Obama Plans to Confront Economy 'Head-On'

President-elect Barack Obama promised today that a "particularly urgent priority" of his administration would be to pass a second stimulus plan and extend unemployment benefits.

The Illinois Democrat stood behind a podium that read "President Elect" and was backed by a row of economic advisers as he spelled out a series of measures meant to "confront this economic crisis head-on."

He made a point, however, of saying at the beginning of his first news conference since winning the election on Tuesday that he was not going to compete with President Bush's economic planning.

"The United States has only one government and one president, and until Jan. 20 of next year, that government is the current administration," he said.
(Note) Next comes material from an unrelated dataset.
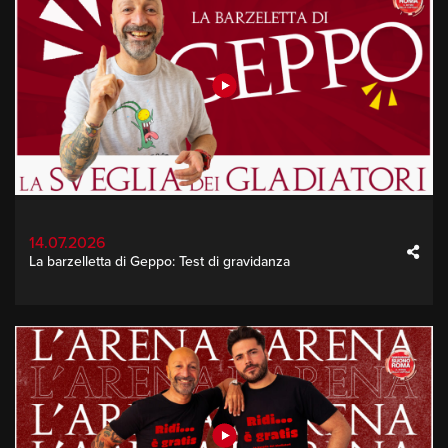
14.07.2026
La barzelletta di Geppo: Test di gravidanza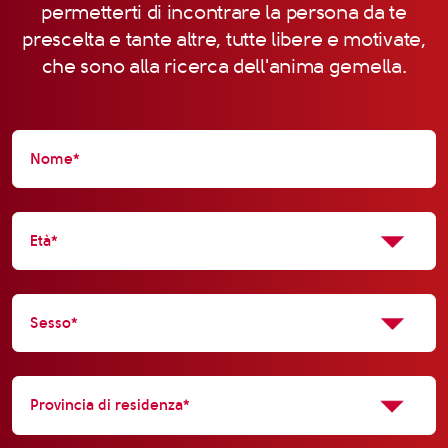
permetterti di incontrare la persona da te
prescelta e tante altre, tutte libere e motivate,
che sono alla ricerca dell'anima gemella.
Obama met the press after sitting with his economic advisers while advice -- much of it unsolicited -- swirled around him.
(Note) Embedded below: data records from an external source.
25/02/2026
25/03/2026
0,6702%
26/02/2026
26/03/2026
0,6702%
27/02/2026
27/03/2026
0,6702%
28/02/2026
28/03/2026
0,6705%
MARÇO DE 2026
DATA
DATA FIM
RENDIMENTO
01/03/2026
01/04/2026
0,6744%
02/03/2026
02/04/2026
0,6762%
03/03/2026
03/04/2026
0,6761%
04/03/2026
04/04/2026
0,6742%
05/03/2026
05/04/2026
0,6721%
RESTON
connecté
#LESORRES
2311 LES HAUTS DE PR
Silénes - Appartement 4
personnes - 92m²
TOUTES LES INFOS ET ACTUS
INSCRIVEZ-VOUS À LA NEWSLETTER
The president-elect consulted with corporate leaders and economic experts, including executives from Xerox Corp., Time Warner Inc., Google Inc. and the Hyatt hotel company. Investor Warren Buffett was expected to participate by telephone.

In his news conference, Obama made it clear that he was intent of passing a second stimulus plan. The idea has been backed by House Speaker Nancy Pelosi, but the Bush administration indicated today that it's not clear the Democrats are in agreement on the issue.
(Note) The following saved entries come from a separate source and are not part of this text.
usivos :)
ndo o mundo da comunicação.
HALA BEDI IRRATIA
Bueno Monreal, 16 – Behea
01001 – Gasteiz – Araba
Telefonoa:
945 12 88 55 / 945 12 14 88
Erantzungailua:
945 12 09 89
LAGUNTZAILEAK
"If there are ideas about what can be done that would be stimulative in the short term, we'll listen to them and we'll see if there's an appetite in Congress for what they would like to do," Deputy White House Press Secretary Tony Fratto said. "But it's not clear among Democrats in Congress what they would like to do yet."

Obama urged quick action on a new round of stimulus checks.

"I want to see a stimulus package sooner rather than later," he said. "If it does not get done in the lame-duck session, it will be the first thing I get done as president of the United States."

Obama also said he would review Bush's implementation of $700 billion bailout plan to ensure the money is "not unduly rewarding the management of financial firms," and determine whether any of that money could be used to help the struggling auto industry. CEOs from Detroit met with Congressional leaders Thursday night and said their pleas for help cannot wait until Obama takes office in January.

The president-elect did not, however, name his economic team, although his camp has made it clear that a treasury secretary will be one of his first appointments.

Bush has invited Obama to send representatives to an unprecedented international economic summit next week. It's unclear whether Obama has accepted that invitation to send representatives. He was not expected to personally attend.

The urgency of the country's economic condition was made clear today with additional signs of economic distress.

Another 240,000 jobs were lost in October, pushing the total number of jobs lost in the past 10 months to 1.2 million. It also boosted the unemployment rate to 6.5 percent, the highest level since March 1994.

Ford announced that it lost $129 million in the third quarter, spent $7.7 billion of its reserves and expects to cut more jobs. Hours later, General Motors said it lost $2.5 billion in the third quarter and used up $6.9 billion of its reserves.